GRADE 9 Mathematics DATA HANDLING AND PROBABILITY – DATA INTERPRETATION(GROUPED DATA) Notes
Mathematics — Data Handling & Probability
Subtopic: DATA INTERPRETATION (GROUPED DATA)
Objectives: By the end you should be able to:
- Understand class intervals, class boundaries and class marks.
- Calculate mean, median and mode from grouped data.
- Draw a simple histogram and ogive for grouped data.
What is grouped data?
Grouped data is data organized into classes (intervals). For example, test marks of many students are grouped into ranges like 0–9, 10–19, etc. We use frequencies (how many values fall into each class) to describe the data.
Key terms (simple)
- Class interval: the range, e.g. 30–39.
- Class boundary: exact edges between classes (e.g. 29.5–39.5 if classes are 30–39).
- Class mark (midpoint): middle value of a class, (lower + upper) / 2.
- Frequency (f): number of items in that class.
- Cumulative frequency (cf): running total of frequencies up to that class.
- Class width (h): upper limit − lower limit (e.g. 10 for 30–39).
Example (grouped frequency table)
Marks of 40 students are grouped as follows:
| Class (marks) | Frequency f | Class mark m | f × m | Cumulative cf |
|---|---|---|---|---|
| 0–9 | 1 | 4.5 | 4.5 | 1 |
| 10–19 | 3 | 14.5 | 43.5 | 4 |
| 20–29 | 6 | 24.5 | 147.0 | 10 |
| 30–39 | 9 | 34.5 | 310.5 | 19 |
| 40–49 | 10 | 44.5 | 445.0 | 29 |
| 50–59 | 6 | 54.5 | 327.0 | 35 |
| 60–69 | 4 | 64.5 | 258.0 | 39 |
| 70–79 | 1 | 74.5 | 74.5 | 40 |
| Total | 40 | 1610.0 |
Notes: Class marks are midpoints, f × m is used to find the mean. Total frequency N = 40. Sum of f × m = 1610.
Mean (for grouped data)
Mean ≈ (Σ f × m) / N = 1610 ÷ 40 = 40.25
Tip: For many classes use the assumed-mean method to make calculations easier (especially with large numbers).
Median (using interpolation)
1. Find N/2: 40/2 = 20 → we want the 20th value.

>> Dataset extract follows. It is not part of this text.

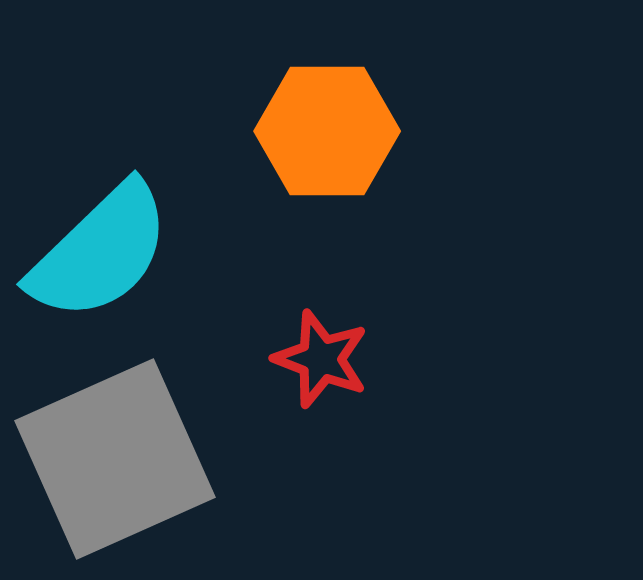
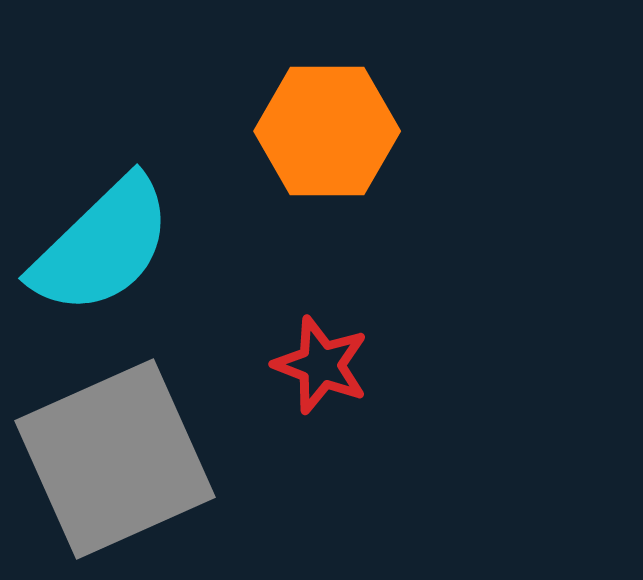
cyan semicircle: moved 2 px right, 6 px up
red star: moved 6 px down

2. Find the class containing the 20th value: cumulative cf shows 19 for 30–39 and 29 for 40–49, so median class is 40–49.
Use formula (with class boundaries): median = L + ((N/2 − cf_prev) / f_m) × h
Here: L = 39.5 (lower boundary of 40–49), cf_prev = 19, f_m = 10, h = 10
median = 39.5 + ((20 − 19) / 10) × 10 = 39.5 + 1 = 40.5
Mode (most frequent class, interpolation)
Modal class is 40–49 (frequency 10). Use formula:
mode ≈ L + ((fm − f1) / (2fm − f1 − f2)) × h
Here: L = 39.5, fm = 10, f1 (previous) = 9, f2 (next) = 6, h = 10
mode = 39.5 + ((10 − 9) / (20 − 9 − 6)) × 10 = 39.5 + (1/5) × 10 = 39.5 + 2 = 41.5
Visuals: Histogram and Ogive (simple)
Below is a simple drawn histogram (bars show class frequencies) and an ogive (cumulative frequency curve) overlaid.
Interpretation: The tallest bar (40–49) has most students (modal class). The ogive helps find percentiles visually (e.g., the 50th percentile ~ median ~ 40.5).
Quick steps
- Make a frequency table with class marks and cumulative frequencies.
- Mean: Σ(f × m) ÷ N.
- Median: locate median class using cf, then interpolate using boundaries.
- Mode: locate modal class (largest f), use mode formula to interpolate.
- Draw histogram: bars of equal width, heights = frequencies. Draw ogive: plot cumulative frequency at class upper boundaries and join points.
Common mistakes & tips
- Don't forget class boundaries (e.g. 39.5) when interpolating for median and mode.
- For histogram, use class width correctly — if classes have different widths, draw bars with widths proportional to class width and use frequency density (frequency ÷ width) for height.
- Always check total frequency N before calculating mean, median and percentiles.
Practice (try these)
- From the table above, find the percentage of students who scored 50 or more.
- Using an assumed mean of 44.5, recalculate the mean (show the steps).
- If one more student scored in 70–79, what happens to the mean and median? Explain.